In 2017, Harrison was traded to the San Antonio Stars along with a first round draft pick in exchange for Danielle Robinson.

On May 16, 2019, Harrison was traded to the Dallas Wings.

Harrison signed with the Chicago Sky on February 2, 2023 during free agency. She was sidelined for her entire first season with a torn left meniscus that required surgery.

Harrison signed with the New York Liberty on February 21, 2025 in open free agency.

In 2026, she signed a one-year contract with the Toronto Tempo.

===Athletes Unlimited===
Harrison has competed in Athletes Unlimited Pro Basketball since the league's early seasons. During the 2025 season, she finished eighth on the final leaderboard, ranking among the league leaders in both scoring and rebounding. Harrison recorded multiple 20-point performances and helped set a league record for single-week win points. In August 2025, Harrison signed to return to Athletes Unlimited Pro Basketball for her fifth season with the league, competing again in Nashville.

▸ **Given data**
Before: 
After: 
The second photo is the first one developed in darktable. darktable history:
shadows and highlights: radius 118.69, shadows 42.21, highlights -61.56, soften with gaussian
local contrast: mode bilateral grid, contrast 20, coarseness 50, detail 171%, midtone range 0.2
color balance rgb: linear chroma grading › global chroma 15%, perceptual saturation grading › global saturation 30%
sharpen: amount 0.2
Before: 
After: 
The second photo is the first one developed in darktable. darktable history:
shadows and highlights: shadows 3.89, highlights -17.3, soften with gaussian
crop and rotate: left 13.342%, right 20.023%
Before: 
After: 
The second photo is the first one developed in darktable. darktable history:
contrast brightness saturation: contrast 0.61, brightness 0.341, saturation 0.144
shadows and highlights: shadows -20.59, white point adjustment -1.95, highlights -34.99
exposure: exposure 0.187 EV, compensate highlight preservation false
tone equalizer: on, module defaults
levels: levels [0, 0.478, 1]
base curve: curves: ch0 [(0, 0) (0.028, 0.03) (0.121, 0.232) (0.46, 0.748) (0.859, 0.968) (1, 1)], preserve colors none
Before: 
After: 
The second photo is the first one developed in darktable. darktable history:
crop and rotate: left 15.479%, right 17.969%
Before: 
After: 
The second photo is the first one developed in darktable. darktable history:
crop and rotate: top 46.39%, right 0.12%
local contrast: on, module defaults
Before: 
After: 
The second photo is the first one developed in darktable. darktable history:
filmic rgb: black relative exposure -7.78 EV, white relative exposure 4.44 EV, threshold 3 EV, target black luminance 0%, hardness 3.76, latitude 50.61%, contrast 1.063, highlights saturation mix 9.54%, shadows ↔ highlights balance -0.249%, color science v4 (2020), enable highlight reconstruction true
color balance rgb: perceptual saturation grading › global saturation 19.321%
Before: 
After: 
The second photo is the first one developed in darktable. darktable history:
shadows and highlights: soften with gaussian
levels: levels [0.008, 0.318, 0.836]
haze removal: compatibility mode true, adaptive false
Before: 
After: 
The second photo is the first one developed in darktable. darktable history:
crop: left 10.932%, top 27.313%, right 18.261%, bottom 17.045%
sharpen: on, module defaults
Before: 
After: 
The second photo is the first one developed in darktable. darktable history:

▸ **Task list**
- 1) In the passage about Harrison, what injury kept her out for her entire first season with the Chicago Sky?
- 2) Quote the passage about Harrison word for word from "In 2017, Harrison" to "the Toronto Tempo.".

▸ **Answers by item**
- 1) A torn left meniscus that required surgery.

- 2)
In 2017, Harrison was traded to the San Antonio Stars along with a first round draft pick in exchange for Danielle Robinson.

On May 16, 2019, Harrison was traded to the Dallas Wings.

Harrison signed with the Chicago Sky on February 2, 2023 during free agency. She was sidelined for her entire first season with a torn left meniscus that required surgery.

Harrison signed with the New York Liberty on February 21, 2025 in open free agency.

In 2026, she signed a one-year contract with the Toronto Tempo.